Wednesday, November 27, 2002


When the Constitution went to the ratifying conventions of the 13 states, the sanctity of a trial by jury was so fundamental to western thought that it was included in the original articles without a second thought. Still, the details, beyond a guarantee of a trial by jury, were missing. Little wonder that in each state, legislators fretted about protecting it beyond reach. Abraham Holmes of Massachusetts was one of them. "The mode of trial," he said of the document before him, "is altogether indetermined; whether the criminal is to be allowed the benefit of counsel; whether he is to be allowed to meet his accuser face to face; whether he is to be allowed to confront the witnesses, and have the advantage of cross-examination, we are not yet told."

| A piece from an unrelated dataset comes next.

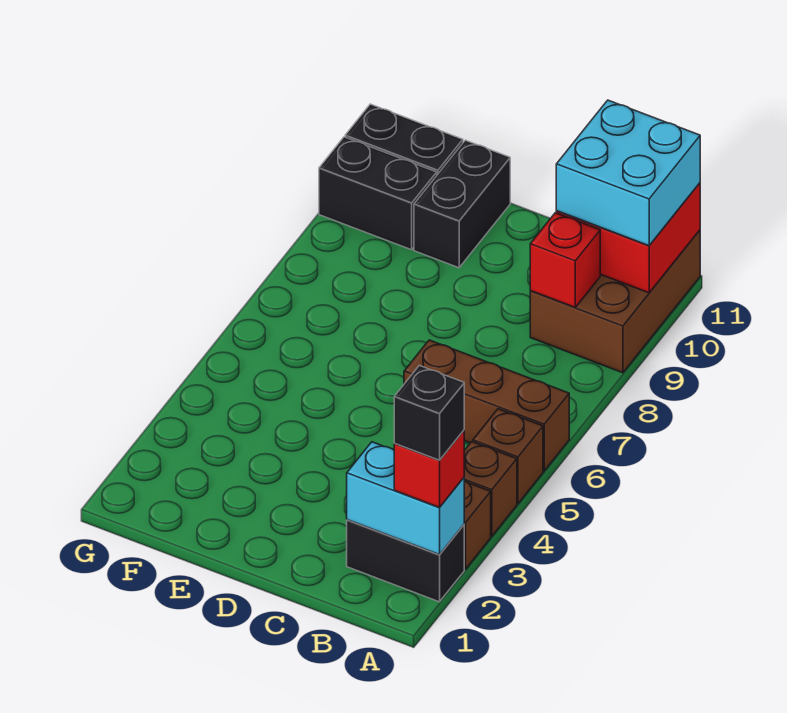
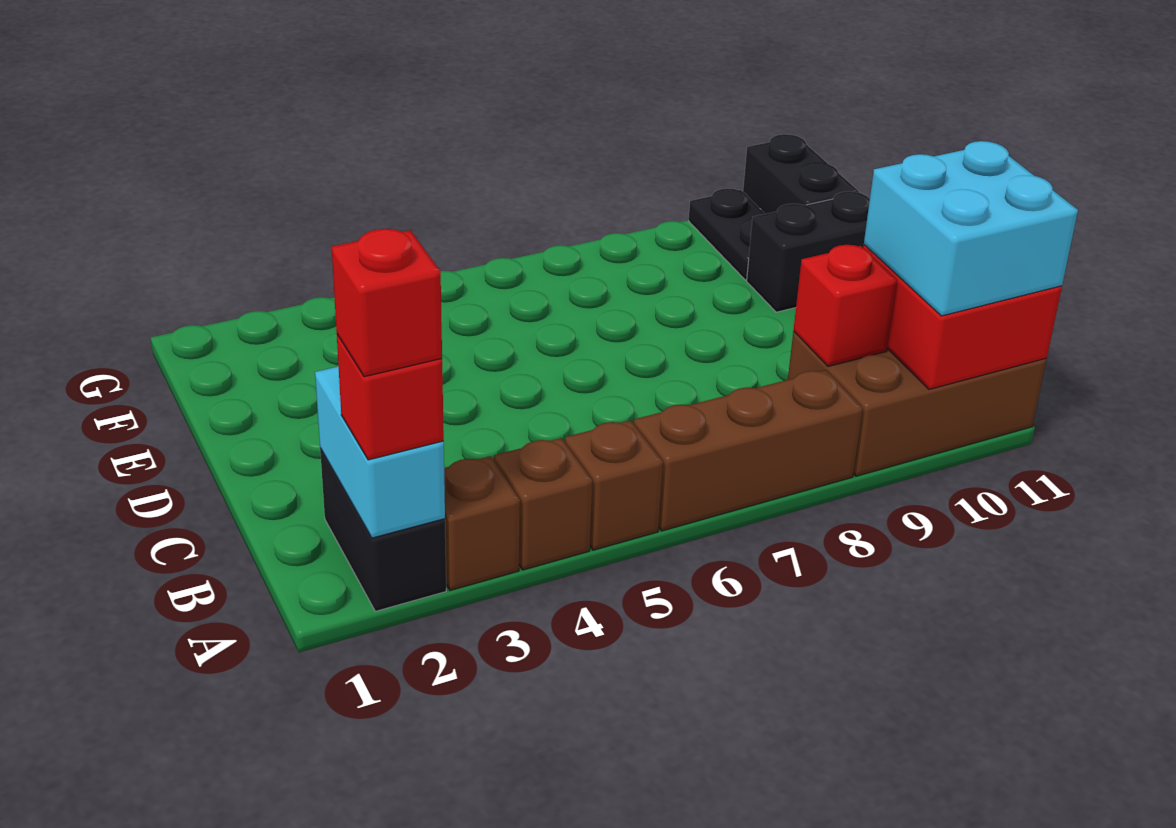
black 1x1 brick [394,365,464,460] -> red 1x1 brick [332,229,442,377]
brown 1x3 brick [404,340,569,471] -> brown 1x3 brick turned to [634,370,863,531]
black 1x2 brick [319,137,437,250] -> black 1x2 plate [689,188,765,280]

The right to a jury trial is part of the everyday routine at the Allegheny County Courthouse. On Aug. 7, Richard Morris, right, with defense lawyer Robert Stewart at his side, sat across the table from prosecutor Ed Borkowski as prospective jurors were sworn in to hear Morris' trial on charges that he killed his girlfriend. Morris later pleaded guilty before the trial began. The jurors were sent back to their roles as private citizens.

Amendment VI: In all criminal prosecutions, the accused shall enjoy the right to a speedy and public trial, by an impartial jury of the state and district wherein the crime shall have been committed, which district shall have been previously ascertained by law, and to be informed of the nature and cause of the accusation; to be confronted with the witnesses against him; to have compulsory process for obtaining witnesses in his favor, and to have the assistance of counsel for his defense.